__Extracted material__
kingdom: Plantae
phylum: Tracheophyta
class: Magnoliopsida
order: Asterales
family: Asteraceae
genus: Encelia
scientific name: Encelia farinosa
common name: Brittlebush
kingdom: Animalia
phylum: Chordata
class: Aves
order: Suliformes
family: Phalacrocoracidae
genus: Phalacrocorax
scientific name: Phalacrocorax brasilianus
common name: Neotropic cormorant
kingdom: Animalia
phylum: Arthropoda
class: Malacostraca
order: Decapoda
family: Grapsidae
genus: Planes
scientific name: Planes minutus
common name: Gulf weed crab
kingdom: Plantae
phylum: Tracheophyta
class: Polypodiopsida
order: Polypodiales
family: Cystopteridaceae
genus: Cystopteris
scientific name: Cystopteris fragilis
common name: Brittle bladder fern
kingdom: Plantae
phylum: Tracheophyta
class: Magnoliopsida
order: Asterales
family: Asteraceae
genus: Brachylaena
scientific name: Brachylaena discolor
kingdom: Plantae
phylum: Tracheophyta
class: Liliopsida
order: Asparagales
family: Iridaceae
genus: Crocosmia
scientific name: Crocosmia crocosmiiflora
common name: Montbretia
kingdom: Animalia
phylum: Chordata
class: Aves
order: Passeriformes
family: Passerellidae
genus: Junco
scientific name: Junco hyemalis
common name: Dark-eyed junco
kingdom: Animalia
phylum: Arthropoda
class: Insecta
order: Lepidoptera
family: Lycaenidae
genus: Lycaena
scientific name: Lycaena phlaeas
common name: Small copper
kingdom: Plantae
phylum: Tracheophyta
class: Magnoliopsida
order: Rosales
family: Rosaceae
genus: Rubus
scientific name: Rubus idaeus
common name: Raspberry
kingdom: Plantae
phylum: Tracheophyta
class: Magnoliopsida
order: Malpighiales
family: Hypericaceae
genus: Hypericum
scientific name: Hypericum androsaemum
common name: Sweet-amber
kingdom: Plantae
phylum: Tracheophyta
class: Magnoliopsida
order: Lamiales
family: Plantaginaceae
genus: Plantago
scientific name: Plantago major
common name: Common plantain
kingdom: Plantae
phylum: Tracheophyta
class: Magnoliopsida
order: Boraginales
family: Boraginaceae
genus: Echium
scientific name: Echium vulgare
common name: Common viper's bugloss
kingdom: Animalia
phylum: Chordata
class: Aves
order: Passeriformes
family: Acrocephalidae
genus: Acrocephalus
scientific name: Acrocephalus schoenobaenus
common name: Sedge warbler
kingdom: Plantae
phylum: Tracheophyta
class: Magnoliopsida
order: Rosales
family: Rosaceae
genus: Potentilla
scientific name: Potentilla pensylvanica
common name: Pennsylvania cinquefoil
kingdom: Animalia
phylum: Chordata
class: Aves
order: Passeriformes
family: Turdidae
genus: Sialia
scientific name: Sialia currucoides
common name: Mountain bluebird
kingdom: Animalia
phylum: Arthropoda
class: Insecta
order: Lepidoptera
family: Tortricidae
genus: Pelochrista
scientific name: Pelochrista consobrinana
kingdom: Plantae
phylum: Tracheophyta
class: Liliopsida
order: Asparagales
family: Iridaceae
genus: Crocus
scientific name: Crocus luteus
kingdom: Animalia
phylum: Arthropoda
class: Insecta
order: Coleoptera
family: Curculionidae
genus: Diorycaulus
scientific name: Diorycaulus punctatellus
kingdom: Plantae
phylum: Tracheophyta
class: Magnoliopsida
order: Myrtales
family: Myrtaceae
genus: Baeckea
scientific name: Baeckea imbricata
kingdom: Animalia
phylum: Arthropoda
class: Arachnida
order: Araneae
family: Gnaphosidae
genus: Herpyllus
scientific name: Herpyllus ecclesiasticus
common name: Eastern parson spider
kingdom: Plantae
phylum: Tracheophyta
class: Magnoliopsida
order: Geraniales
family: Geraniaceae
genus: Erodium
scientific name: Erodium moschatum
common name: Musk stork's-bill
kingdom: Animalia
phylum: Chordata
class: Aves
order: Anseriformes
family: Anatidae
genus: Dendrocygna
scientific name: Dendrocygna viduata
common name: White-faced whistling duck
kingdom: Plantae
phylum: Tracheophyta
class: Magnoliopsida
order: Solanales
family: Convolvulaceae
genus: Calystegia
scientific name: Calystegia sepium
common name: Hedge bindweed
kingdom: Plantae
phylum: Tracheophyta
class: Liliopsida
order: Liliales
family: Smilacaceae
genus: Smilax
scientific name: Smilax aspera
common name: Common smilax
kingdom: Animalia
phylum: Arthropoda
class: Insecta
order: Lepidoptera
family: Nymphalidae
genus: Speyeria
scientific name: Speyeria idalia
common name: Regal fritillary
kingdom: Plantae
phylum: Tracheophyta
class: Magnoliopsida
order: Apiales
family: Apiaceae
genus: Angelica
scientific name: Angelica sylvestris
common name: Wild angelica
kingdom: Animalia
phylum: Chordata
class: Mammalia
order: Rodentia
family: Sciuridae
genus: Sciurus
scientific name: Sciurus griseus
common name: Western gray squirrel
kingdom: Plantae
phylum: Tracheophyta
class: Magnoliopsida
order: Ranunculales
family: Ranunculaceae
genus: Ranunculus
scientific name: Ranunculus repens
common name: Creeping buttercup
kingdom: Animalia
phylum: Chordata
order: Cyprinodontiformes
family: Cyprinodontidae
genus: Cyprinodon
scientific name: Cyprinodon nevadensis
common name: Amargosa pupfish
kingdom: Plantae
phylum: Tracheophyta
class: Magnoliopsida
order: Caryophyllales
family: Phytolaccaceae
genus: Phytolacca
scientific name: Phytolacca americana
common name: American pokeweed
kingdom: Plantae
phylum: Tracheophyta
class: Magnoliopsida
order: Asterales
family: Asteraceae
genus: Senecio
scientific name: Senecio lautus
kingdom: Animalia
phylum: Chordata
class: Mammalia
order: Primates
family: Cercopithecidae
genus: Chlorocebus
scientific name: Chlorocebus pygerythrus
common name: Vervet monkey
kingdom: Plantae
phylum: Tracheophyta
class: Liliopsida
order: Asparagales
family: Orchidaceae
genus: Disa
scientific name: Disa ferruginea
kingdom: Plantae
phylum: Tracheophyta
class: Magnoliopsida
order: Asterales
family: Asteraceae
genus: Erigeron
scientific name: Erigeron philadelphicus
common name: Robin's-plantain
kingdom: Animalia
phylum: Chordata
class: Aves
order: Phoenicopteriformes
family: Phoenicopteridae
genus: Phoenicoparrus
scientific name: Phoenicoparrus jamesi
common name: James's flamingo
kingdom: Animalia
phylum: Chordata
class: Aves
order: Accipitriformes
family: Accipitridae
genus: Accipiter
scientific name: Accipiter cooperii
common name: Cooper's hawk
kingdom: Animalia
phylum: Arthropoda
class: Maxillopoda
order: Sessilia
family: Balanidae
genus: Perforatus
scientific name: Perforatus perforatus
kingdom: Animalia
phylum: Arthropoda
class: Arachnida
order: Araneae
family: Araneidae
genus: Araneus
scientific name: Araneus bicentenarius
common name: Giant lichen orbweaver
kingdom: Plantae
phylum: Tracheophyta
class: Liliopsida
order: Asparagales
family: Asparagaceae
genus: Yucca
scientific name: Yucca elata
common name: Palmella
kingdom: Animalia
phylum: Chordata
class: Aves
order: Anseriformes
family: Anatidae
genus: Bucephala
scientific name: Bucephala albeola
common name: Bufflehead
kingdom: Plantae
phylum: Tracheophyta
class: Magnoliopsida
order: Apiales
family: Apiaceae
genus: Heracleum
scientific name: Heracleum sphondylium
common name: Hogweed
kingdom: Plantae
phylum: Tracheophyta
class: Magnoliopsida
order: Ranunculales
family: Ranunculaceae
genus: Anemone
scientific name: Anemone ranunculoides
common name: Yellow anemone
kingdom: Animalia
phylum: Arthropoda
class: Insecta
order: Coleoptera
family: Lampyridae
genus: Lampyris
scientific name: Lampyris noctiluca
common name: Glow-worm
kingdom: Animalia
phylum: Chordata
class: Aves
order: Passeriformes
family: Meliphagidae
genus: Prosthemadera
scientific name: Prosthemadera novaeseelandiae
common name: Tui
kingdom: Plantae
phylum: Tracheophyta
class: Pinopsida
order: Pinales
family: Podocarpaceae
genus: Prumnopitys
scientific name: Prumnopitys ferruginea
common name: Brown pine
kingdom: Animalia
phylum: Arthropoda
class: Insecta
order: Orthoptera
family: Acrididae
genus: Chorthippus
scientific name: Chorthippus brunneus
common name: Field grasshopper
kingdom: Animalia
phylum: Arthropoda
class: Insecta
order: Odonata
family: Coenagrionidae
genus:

__What is required__
Reproduce the items line by line from the first line of the items through the line containing "genus: Junco", including both the first and last lines of that span.

__The solution__
kingdom: Plantae
phylum: Tracheophyta
class: Magnoliopsida
order: Asterales
family: Asteraceae
genus: Encelia
scientific name: Encelia farinosa
common name: Brittlebush
kingdom: Animalia
phylum: Chordata
class: Aves
order: Suliformes
family: Phalacrocoracidae
genus: Phalacrocorax
scientific name: Phalacrocorax brasilianus
common name: Neotropic cormorant
kingdom: Animalia
phylum: Arthropoda
class: Malacostraca
order: Decapoda
family: Grapsidae
genus: Planes
scientific name: Planes minutus
common name: Gulf weed crab
kingdom: Plantae
phylum: Tracheophyta
class: Polypodiopsida
order: Polypodiales
family: Cystopteridaceae
genus: Cystopteris
scientific name: Cystopteris fragilis
common name: Brittle bladder fern
kingdom: Plantae
phylum: Tracheophyta
class: Magnoliopsida
order: Asterales
family: Asteraceae
genus: Brachylaena
scientific name: Brachylaena discolor
kingdom: Plantae
phylum: Tracheophyta
class: Liliopsida
order: Asparagales
family: Iridaceae
genus: Crocosmia
scientific name: Crocosmia crocosmiiflora
common name: Montbretia
kingdom: Animalia
phylum: Chordata
class: Aves
order: Passeriformes
family: Passerellidae
genus: Junco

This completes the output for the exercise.